(WRITTEN TASK):
Would you give the entries below again in full, exactly as they stand?

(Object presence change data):
Start of Block
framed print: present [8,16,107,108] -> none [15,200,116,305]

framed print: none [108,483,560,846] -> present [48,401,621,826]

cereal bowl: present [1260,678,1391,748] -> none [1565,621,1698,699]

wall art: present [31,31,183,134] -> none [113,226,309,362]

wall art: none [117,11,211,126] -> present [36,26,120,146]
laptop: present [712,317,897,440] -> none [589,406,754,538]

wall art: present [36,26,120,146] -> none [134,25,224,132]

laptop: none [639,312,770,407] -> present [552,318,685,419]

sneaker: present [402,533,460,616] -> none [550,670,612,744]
End of Block
(OUTPUT):
framed print: present [8,16,107,108] -> none [15,200,116,305]

framed print: none [108,483,560,846] -> present [48,401,621,826]

cereal bowl: present [1260,678,1391,748] -> none [1565,621,1698,699]

wall art: present [31,31,183,134] -> none [113,226,309,362]

wall art: none [117,11,211,126] -> present [36,26,120,146]
laptop: present [712,317,897,440] -> none [589,406,754,538]

wall art: present [36,26,120,146] -> none [134,25,224,132]

laptop: none [639,312,770,407] -> present [552,318,685,419]

sneaker: present [402,533,460,616] -> none [550,670,612,744]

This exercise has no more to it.